Beginning with the premise that nothing would work at this point, a position unfettered by real or actuarial numbers, the Civic Committee president’s memorandum urges the immediate
Elimination of all cost of living increases
An immediate cap to pension salaries
An increase of the retirement age to 67
A shift of the annual costs to local districts/employees over a period of twelve or more years.
Fahner told Crains Business that the numbers are “there” in a binder over “an inch thick.”
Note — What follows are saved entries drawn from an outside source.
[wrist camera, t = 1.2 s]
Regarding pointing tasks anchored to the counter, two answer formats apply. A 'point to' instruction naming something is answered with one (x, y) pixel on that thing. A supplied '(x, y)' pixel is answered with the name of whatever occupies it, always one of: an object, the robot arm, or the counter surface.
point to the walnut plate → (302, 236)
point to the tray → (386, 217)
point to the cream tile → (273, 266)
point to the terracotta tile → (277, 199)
Once again, Mr.. Fahner has initiated the charge on forced pension reform in Springfield, just as he has for the last several years. You’ll remember that Mr. Fahner, although not a member of the General Assembly was a co-author of SB512, and also a signer on the promise to get it right next time after the failure of the draconian bill to cut current and retired teachers’ benefits in 2011. If anyone would have an inside track on how pensions were underfunded to begin with, it would be Mr. Fahner, who served as an appointed Attorney General of Illinois under Governor “Big Jim” Thompson, who managed the pension holiday program effectively to the point that the funded ration for pensions dropped from 90% to 30%.
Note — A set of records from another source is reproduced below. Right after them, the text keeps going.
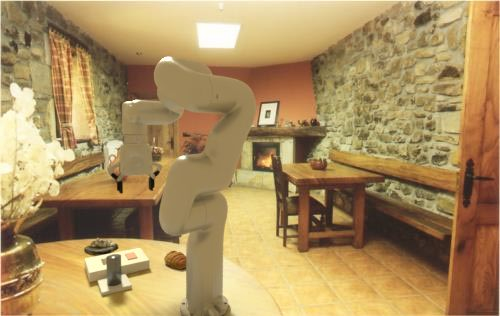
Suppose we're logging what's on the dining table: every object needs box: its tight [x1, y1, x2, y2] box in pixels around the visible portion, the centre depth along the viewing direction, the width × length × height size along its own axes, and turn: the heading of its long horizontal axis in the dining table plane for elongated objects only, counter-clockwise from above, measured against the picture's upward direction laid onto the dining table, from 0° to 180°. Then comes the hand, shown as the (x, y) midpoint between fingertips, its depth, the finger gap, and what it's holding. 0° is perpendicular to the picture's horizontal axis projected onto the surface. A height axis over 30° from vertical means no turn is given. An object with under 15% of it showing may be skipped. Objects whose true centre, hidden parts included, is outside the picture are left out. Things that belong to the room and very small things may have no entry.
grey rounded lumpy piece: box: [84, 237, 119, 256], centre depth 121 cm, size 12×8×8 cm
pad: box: [97, 274, 133, 297], centre depth 94 cm, size 8×8×1 cm
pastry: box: [164, 250, 186, 270], centre depth 109 cm, size 9×7×4 cm
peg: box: [106, 254, 122, 286], centre depth 94 cm, size 4×4×8 cm
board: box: [84, 247, 150, 283], centre depth 106 cm, size 12×18×3 cm, turn 123°
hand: (136, 191), depth 106 cm, fingers open, 9 cm apart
But, wait a minute! Perhaps this time Fahner’s numbers are based upon some real insight, not just another attempt to generate a better playing field for those many companies in the Civic Committee who already enjoy tax loopholes, giveaways, and breaks provided by Governor Quinn and the General Assembly.
Maybe, just maybe, Fahner is realizing that the problem IS a revenue problem, not a pension problem. Maybe he knows, just as Ralph Martire of the Center for Tax and Budget Accountability warned, that all the proposed cuts thus far would only account for about 25% of the problem. Indeed, that the legislators will just have to come back for more from the taxpayer, even if the General Assembly passed all the cuts on the backs of the public sector who already gave their required amounts over the decades.
We can expect more drumming and dire predictions from the Civic Committee, but remember that real reform will come with a change in revenue and a promise kept to pay the promises made in Article XIII, section 5.